Magazine Cinéma
Appaloosa
2008
Ed Harris
Avec: Ed Harris, Viggo Mortensen, Jeremy Irons, Renée Zellweger
Ça commence comme dans L’homme aux colts d’or, deux hommes de loi, Virgil Cole (Ed Harris) et Everett Hitch (Viggo Mortensen) avec son énorme calibre prennent le contrôle d’une ville pour mettre une raclée au tout puissant Randall Bragg (Jeremy Irons) qui terrorise la région. On anticipe les problèmes que vont poser cette domination dans la tradition séculaire du remède qui se trouve pire que le mal. On anticipe mal, le sujet est abordé, mais à peine. Voyant une nana débarquer (Renée Zellweger, la Bridget Jones un peu boulotte) on s’attend alors à une lente progression dramatique jusqu’au carnage final, entrecoupé de scènes chiantes à mourir avec ladite nana. On se trompe encore, ce n’est pas une énième mouture de Rio Bravo, car nos deux hommes vont vite se retrouver confrontés à quelque chose qui les dépasse un poil.
Malgré cette propension à déjouer certaines de nos attentes, il ne faut pas s’attendre à une relecture pastiche à la Tarantino, ni à un nouveau détournement blabla du mythe. Ed Harris veut juste faire un western classique, et il le fait bien : pas de coups de feu qui pètent dans les oreilles, pas de scènes d’action survoltées et de montage à la serpe, pas de ralentis cristallins où chaque goutte de sueur brille de milles feux, pas de musique moderne technoïde. A l’image de ce qui se fait dans un certain nombre de westerns récents, la violence est à caractère réaliste, c’est rapide, c’est sec, on se rate, on se blesse. Le réalisateur enchaîne successivement les scènes classiques (gunfight au saloon, enlèvement, procès, intimidation virile un contre cent, convoyage, otage, indiens, duels etc) et les scènes intimistes entre les trois protagonistes (non, je ne veux pas dire les scènes de sexe fougueuses en trio sur musique de Bon Jovi) dans une belle luminosité ocre. Le personnage féminin, dont on se demande comme d’habitude ce qu’il fout là au début, permet de révéler la personnalité des deux héros, les failles dans la puissance monolithique de Virgil Cole, auquel Ed Harris confère une énigmatique fragilité, une espèce d’agréable antipathie. Viggo Mortensen est le narrateur de l’histoire, il est donc plus proche de nous, il observe, et paraît plus humain, mais c’est bien lui qui aura le dernier mot, lui qui agira comme on doit agir dans un western lorsqu’il n’y a plus d’autre solution.
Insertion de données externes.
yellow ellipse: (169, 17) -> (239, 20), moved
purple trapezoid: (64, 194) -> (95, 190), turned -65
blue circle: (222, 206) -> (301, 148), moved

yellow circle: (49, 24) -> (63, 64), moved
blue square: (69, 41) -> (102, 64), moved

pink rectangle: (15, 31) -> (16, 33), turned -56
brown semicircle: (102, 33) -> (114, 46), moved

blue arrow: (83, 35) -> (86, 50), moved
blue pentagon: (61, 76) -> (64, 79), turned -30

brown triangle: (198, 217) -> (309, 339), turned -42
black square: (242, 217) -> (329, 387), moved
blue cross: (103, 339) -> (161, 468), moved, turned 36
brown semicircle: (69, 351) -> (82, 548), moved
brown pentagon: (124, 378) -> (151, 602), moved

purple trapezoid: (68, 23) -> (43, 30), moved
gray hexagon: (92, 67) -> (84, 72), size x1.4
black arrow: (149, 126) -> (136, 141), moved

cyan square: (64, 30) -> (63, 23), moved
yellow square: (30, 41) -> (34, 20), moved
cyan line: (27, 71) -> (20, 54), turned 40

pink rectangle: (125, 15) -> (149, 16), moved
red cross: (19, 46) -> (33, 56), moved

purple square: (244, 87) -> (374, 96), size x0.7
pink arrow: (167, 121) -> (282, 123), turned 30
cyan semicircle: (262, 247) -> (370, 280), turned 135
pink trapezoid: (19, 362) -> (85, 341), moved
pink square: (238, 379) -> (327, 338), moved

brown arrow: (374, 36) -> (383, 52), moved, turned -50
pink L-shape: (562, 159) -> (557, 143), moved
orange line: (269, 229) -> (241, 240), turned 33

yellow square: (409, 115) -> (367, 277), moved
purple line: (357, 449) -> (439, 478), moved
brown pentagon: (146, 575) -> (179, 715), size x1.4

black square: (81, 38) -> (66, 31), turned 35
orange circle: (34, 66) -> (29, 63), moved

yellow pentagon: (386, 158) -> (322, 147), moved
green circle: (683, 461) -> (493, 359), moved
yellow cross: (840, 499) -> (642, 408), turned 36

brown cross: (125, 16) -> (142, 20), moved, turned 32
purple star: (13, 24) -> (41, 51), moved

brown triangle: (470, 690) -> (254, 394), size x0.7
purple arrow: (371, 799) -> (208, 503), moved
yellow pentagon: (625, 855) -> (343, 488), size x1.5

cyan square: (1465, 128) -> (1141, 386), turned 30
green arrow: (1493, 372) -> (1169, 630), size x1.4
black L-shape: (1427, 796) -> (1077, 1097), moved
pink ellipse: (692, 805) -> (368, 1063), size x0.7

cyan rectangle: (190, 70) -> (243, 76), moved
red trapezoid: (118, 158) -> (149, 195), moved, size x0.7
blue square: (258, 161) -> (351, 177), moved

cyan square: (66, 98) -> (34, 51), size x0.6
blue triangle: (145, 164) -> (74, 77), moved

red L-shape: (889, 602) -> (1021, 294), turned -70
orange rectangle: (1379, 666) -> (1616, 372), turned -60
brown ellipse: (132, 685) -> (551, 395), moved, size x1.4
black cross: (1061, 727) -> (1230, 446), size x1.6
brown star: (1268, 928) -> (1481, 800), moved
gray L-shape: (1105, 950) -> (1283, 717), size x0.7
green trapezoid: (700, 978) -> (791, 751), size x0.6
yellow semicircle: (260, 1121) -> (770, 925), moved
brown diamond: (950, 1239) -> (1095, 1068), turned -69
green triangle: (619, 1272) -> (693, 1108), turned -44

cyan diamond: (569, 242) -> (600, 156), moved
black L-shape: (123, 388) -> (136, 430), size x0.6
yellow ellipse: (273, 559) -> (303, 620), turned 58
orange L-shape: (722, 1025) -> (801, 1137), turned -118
Par son épatant refus de céder aux facilités actuelles de la mise en scène, par son tout aussi épatant refus de nous livrer un western qui serait « intellectuel » (Un film qui rassemble Ed Harris et Jeremy Irons aurait pu en effet nous faire craindre un western qui n’aurait de western que le cadre, théâtre d’expérimentations cinématographiques décousues, ou véhicule trop visible de thèmes contemporains, crainte dont semble se faire l’écho la scène dans la prison où Jeremy Irons entame une discussion littéraire un poil incongrue avant de se faire sèchement rabrouer par Ed Harris), par son efficacité narrative sans fioriture, Appaloosa est indubitablement un bon western, un western pour le plaisir de voir un nouveau western tout simplement, avec ce qu’il faut d’action, de caractérisation, de surprises malgré tout pour ne pas regretter son achat.
Le DVD : les très intéressantes scènes coupées (surtout le prologue) sont de loin ce qu’il y a de mieux dans ce DVD. Le commentaire audio d’Ed Harris, pour ce que j’ai pu en voir, ne dépasse pas les considérations de détail sur le tournage (on apprend malgré tout que les effets spéciaux numériques sont utilisés jusque dans un western comme celui-ci ! Ed Harris affirme aussi que Renée Zellweger ne joue pas une garce comme tout le monde pense, mais alors quoi?) et le making of (Du livre au film) est tout aussi insipide que tous les making of du moment où chacun dit du bien de tout le monde à tour de rôle. Je n’ai pas vu les autres bonus sur la ville d’Appaloosa, les lieux de tournage et Deam Semler, le directeur de la photographie.